本当に悪い夢のようで、その夢が覚めれば本当の病院に戻る。そうなれば院内にいた職員や患者たちも戻ってくるということだ。
彼の真剣な表情、その理由が本当の意味で理解できた。これを解決しない限り犬會病院にいた人々は助けられないのだ。この事件にはすでに人命が掛かっている。
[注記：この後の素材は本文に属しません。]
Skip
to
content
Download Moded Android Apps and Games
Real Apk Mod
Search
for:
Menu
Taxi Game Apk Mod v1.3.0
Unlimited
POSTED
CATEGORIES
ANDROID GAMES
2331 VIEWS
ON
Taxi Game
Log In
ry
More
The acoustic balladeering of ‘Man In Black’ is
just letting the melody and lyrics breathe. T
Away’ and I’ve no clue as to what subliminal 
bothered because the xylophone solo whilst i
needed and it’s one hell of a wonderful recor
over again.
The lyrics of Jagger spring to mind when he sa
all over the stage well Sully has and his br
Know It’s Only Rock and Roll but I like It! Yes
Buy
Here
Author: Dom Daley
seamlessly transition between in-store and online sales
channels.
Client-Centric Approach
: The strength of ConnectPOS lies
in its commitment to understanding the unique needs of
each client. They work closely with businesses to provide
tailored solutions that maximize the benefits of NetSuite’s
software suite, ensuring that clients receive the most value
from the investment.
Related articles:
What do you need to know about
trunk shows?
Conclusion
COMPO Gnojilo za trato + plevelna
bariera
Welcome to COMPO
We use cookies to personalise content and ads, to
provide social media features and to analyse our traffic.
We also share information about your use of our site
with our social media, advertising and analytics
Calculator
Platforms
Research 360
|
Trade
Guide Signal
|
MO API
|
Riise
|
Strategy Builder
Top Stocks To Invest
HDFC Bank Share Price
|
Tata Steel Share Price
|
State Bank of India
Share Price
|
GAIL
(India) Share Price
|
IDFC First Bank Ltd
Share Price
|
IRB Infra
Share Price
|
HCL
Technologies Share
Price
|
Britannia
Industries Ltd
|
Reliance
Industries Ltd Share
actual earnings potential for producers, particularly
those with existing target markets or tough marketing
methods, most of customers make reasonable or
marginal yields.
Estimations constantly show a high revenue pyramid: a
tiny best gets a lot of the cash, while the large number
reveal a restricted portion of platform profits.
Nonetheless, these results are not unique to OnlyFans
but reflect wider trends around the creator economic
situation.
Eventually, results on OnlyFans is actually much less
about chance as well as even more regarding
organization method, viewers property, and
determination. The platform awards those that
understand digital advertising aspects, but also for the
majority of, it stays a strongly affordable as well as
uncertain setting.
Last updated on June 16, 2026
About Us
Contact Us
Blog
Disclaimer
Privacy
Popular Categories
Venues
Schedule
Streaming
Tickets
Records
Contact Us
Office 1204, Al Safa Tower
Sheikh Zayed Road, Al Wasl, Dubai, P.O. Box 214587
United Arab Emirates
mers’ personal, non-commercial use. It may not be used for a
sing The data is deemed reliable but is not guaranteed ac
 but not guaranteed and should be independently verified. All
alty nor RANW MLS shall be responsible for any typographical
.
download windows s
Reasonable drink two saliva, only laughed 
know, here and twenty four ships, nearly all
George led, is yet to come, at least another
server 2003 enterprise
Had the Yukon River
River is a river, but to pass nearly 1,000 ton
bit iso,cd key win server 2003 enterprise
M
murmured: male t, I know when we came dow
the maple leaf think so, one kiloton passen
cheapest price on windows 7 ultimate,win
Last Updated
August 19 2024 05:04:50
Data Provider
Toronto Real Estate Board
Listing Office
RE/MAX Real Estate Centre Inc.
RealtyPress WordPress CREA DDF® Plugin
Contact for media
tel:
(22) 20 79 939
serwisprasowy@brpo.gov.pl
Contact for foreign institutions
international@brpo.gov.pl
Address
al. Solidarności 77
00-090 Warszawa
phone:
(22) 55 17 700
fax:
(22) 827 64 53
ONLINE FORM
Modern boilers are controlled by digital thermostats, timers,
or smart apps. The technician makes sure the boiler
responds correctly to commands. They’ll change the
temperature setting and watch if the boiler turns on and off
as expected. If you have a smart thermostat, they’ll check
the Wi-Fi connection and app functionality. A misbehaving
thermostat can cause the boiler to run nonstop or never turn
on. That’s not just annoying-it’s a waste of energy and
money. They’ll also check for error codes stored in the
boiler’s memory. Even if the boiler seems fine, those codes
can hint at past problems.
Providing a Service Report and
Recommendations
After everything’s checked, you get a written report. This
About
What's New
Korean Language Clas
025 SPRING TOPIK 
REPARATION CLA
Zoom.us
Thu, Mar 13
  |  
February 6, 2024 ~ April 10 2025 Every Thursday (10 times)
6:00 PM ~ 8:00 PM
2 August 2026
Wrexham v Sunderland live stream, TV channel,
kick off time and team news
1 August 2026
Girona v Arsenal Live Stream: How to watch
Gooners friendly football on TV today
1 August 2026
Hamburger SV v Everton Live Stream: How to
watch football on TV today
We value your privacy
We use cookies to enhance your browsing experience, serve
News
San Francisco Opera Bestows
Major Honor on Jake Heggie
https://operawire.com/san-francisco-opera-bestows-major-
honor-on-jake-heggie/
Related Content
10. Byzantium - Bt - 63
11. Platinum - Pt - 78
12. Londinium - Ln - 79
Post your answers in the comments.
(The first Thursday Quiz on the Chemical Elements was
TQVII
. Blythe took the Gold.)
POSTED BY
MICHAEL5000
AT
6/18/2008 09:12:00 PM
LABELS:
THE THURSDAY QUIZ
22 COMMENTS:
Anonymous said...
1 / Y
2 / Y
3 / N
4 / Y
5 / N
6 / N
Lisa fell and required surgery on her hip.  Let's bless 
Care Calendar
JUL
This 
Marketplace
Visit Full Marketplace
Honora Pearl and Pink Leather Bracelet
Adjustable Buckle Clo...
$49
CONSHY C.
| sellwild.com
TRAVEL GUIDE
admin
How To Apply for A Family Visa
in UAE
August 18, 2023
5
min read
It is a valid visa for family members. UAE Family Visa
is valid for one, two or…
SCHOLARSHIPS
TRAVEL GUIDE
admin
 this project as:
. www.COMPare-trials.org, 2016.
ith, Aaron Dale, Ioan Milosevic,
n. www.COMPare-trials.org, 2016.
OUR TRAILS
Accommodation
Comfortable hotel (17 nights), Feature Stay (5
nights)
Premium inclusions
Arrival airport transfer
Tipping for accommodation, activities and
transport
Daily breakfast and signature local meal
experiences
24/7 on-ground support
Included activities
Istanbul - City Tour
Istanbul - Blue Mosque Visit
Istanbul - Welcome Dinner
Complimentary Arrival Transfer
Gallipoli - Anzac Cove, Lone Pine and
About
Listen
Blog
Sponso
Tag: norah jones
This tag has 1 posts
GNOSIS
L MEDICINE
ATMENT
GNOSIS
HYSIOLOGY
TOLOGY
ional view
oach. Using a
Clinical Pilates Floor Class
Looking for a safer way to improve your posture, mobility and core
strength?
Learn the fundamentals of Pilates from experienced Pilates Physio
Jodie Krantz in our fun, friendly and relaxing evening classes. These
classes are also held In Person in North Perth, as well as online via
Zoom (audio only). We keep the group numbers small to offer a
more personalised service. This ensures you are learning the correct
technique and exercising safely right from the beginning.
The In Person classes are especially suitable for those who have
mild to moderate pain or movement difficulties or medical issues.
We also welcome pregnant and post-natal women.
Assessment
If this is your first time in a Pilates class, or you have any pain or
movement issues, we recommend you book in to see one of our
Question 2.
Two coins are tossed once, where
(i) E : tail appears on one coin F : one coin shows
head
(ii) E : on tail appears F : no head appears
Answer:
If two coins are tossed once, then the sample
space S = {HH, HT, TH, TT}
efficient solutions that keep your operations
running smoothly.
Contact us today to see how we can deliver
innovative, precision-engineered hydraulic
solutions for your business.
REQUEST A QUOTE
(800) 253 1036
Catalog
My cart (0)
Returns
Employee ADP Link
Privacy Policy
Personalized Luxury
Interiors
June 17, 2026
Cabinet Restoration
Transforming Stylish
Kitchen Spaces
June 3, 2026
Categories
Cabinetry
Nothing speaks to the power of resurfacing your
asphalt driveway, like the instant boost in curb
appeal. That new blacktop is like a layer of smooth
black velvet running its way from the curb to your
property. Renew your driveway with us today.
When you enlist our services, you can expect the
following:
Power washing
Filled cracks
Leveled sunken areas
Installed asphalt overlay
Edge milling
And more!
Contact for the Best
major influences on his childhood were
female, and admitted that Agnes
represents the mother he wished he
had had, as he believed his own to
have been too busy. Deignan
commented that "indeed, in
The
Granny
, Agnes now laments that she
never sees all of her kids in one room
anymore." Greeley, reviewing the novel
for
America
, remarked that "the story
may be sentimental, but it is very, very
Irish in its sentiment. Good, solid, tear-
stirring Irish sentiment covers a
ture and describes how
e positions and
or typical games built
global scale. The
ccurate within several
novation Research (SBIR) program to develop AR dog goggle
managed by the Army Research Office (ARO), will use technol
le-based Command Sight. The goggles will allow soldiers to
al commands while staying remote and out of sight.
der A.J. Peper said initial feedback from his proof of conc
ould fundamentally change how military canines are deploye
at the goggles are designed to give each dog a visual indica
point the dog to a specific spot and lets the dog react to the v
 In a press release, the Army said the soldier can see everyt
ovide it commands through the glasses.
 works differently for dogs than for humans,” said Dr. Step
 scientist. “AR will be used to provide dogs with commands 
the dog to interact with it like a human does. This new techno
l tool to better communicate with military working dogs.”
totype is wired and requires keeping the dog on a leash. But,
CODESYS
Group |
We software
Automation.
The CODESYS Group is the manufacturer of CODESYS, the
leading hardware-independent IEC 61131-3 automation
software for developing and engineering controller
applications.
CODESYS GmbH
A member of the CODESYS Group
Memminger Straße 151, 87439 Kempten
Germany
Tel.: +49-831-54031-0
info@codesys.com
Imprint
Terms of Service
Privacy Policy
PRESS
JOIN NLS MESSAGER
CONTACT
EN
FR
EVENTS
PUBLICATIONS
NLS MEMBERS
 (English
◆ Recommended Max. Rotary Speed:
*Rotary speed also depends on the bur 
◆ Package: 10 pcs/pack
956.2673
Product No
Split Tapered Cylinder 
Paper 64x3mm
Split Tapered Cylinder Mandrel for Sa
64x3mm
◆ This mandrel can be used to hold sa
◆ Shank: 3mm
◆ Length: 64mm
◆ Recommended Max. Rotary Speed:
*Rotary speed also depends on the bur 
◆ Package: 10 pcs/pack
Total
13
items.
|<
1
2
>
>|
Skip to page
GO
「そのための内部調査に入ったんだが、ここはかなりやばいな」
彼はベテランだ。見た目の年齢もそうだし本人のオーラからしても間違いはない。部隊を率いていたのも彼だ。それほどの男が渋面を浮かべている。
「そうなんですか?」
「ああ、汚染病院と言ったが蓋を開ければそこにはいくつもの異常現象が入り混じった悪魔のおもちゃ箱さ。君たちが生き残れたのは奇跡的なんだよ」
汚染病院と言ってもそれはいわば総称であり中には数々の異常存在や異常現象がある。
それらをとりあげればここは異常事象の見本市、化け物のサーカスだ。命がいくつあっても足りはしない。地獄、圧倒的死地だ。
「でだ」
攻略は難しい。危険極まりないダンジョンに入るなら情報は値千金の価値がある。
「君は辛い経験をした。それを思い出させるようで悪いんだがあそこでなにがあったのか教えてくれないか? 君はなぜあの場所にいた? いつ頃からいた? なぜ君は病院の影響を受けていない?」
「それは」
「教えてくれ。分かることだけでいい、俺たちにはそれが必要だ」
彼からの本気の質問。その目に敵意はなくとも迫力に竦み上がりそうになる。
優輝は一旦自分を落ち着かせる。情報を頭の中で整理した。
「俺には妹がいて、その妹から電話がかかってきたんです。助けてって。それでテレビで病院に搬送されたことを知って来たんです」
「…………」
「でも、俺が着た時にはすでにここは無人でした。院内は非常灯とかはありますけど基本明かりはなくて、廊下には――」
それから出会ってきた異常存在について優輝は話した。全身に針が刺さった看護婦、病室の様子、天井を歩く患者たち。
そこで体験した恐怖の数々を。それに空間が普通じゃないこともだ。
知っていることのすべてを包み隠さず伝え、その中で宮坂との出会いも話していく。